When should courts follow legal precedent and when should the law change? This is a debate that underlies this month’s contrary decisions about the constitutionality of government collection of telephone call metadata under section 215 of the USA PATRIOT Act. And despite this week’s dual holdings in favor of the government–on this issue and on the issue of laptop border searches–a judicial consensus may be emerging that the Fourth Amendment must evolve along with technology and government surveillance capabilities.
In the first phone metadata opinion, issued December 16th in the case of Klayman v. Obama, Judge Richard J. Leon of the District Court for the District of Columbia held that Smith v. Maryland did not validate the mass collection here. For those new to this issue, Smith is a 1979 Supreme Court case that held that phone numbers dialed are not entitled to Fourth Amendment protection because the dialer has no reasonable expectation of privacy in the numbers. Rather, the subscriber cannot expect privacy in, and assumes the risk that, the phone company will disclose the numbers she dials to other people, including the government. Smith has its defenders and detractors. George Washington University Law Professor Orin Kerr and I have debated its continuing viability on these very pages and Justice Sonia Sotomayor has suggested that the time has come for Smith–and the so-called third party doctrine based on it–to come to an end.
Judge Leon agreed with the view that Smith is irrelevant to modern bulk metadata collection programs involving far more and more detailed information about essentially every American. People do have a reasonable expectation that the Government will not collect and store for five years their telephony metadata for purposes of high-tech data analysis without any case-by-case judicial approval.

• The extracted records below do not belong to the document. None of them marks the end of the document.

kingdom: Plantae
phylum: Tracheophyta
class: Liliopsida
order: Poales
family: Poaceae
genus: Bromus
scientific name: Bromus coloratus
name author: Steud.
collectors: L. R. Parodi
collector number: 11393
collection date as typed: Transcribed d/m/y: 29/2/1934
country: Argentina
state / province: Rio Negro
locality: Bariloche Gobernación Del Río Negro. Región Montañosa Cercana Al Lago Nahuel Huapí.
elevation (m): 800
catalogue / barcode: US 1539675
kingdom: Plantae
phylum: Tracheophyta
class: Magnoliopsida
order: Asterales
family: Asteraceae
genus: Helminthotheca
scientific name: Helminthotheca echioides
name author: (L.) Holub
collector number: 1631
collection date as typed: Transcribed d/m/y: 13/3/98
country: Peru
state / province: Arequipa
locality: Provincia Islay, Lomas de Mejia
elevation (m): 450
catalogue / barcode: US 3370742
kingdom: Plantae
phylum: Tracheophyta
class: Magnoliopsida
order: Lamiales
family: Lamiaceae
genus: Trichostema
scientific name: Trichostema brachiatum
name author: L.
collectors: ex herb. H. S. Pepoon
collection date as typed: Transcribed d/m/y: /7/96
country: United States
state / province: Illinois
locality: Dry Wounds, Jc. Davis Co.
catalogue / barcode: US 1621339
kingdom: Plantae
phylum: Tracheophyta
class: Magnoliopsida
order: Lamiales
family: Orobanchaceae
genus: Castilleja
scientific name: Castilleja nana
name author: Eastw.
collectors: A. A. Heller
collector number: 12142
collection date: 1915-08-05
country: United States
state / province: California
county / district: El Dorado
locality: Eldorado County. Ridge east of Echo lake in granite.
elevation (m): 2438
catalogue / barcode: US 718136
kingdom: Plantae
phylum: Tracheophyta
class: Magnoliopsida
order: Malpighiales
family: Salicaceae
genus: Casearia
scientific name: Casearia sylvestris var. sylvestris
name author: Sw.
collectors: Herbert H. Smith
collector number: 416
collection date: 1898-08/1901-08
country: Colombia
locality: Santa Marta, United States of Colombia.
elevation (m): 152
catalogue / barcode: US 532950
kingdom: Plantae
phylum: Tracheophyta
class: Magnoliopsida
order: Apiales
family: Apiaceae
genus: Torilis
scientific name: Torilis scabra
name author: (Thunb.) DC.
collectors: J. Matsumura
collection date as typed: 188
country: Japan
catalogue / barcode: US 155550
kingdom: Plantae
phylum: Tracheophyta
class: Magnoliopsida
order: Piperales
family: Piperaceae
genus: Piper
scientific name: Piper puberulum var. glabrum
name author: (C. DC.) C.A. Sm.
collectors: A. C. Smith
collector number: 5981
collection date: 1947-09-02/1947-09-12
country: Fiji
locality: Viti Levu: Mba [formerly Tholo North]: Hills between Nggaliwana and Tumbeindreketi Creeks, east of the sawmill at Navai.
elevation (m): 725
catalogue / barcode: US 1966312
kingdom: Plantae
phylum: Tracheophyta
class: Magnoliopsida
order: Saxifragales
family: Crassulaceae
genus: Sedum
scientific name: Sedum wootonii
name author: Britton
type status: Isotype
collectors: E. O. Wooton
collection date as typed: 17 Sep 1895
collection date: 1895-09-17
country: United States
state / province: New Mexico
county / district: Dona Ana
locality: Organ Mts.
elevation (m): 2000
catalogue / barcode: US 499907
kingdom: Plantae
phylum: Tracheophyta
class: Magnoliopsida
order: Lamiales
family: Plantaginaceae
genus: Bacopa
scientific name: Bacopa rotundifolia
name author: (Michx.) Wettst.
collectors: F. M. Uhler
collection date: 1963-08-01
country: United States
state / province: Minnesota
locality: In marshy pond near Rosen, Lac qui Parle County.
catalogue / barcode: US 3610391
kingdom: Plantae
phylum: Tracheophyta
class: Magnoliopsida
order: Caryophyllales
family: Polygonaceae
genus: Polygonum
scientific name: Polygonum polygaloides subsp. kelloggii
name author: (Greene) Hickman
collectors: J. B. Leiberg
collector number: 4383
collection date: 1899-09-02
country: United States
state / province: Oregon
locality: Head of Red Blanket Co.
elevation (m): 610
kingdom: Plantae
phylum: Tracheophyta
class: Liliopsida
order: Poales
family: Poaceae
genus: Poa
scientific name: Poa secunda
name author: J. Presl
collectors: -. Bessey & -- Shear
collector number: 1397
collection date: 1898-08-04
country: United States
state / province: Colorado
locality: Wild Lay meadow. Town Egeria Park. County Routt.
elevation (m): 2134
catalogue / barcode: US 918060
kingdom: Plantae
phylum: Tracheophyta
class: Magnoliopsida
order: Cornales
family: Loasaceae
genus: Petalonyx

Then, on December 27th, Judge William H. Pauley of the Southern District of New York upheld the section 215 program in ACLU v. Clapper, saying that Smith v. Maryland controls for Fourth Amendment purposes. Primarily, Judge Pauley seemed influenced by the idea that the calling records in question were owned by Verizon, and not by the plaintiffs. [That foundational assumption is wrong. The Telecommunications Act defines telephone numbers dialed, information contained in phone bills, and other information relating to the quantity, technical configuration, type, destination, location, and amount of use of a telecommunications service as “customer proprietary network information” and prohibits phone companies from disclosing or using it in statutorily unapproved ways. So, to the extent property rights answer the Fourth Amendment question, US law pretty clearly says that phone numbers dialed belong to the consumer, not the company. Also, they are private.]
Pauley also made the argument that if one man’s dialed phone numbers are not private, than neither are everyone’s. “The collection of breathtaking amounts of information unprotected by the Fourth Amendment does not transform that sweep into a Fourth Amendment search”
It is that purely mathematical view of the Fourth Amendment that I believe may be on its way out. Judge Leon did not accept it, instead holding that a difference in scope is a difference in kind. Nor does Judge Edward R. Korman of the Eastern District of New York in the ACLU’s other defeat of the week, today’s Abidor v. Napolitano decision. Abidor is a challenge under the Fourth and First Amendments to the Customs and Border Patrol (CBP) guidelines and practices for searching electronic devices at the US borders. Judge Korman dismissed the ACLU’s challenge on standing grounds, but nevertheless assessed the merits of the underlying claims. With regards to the Fourth Amendment, the court agreed with the Ninth Circuit in US v. Cotterman that “quick looks” at data do not require any suspicion at all, and then proceeded to assess whether the Fourth Amendment means a comprehensive forensic search of digital data at the border can only be undertaken based on reasonable suspicion.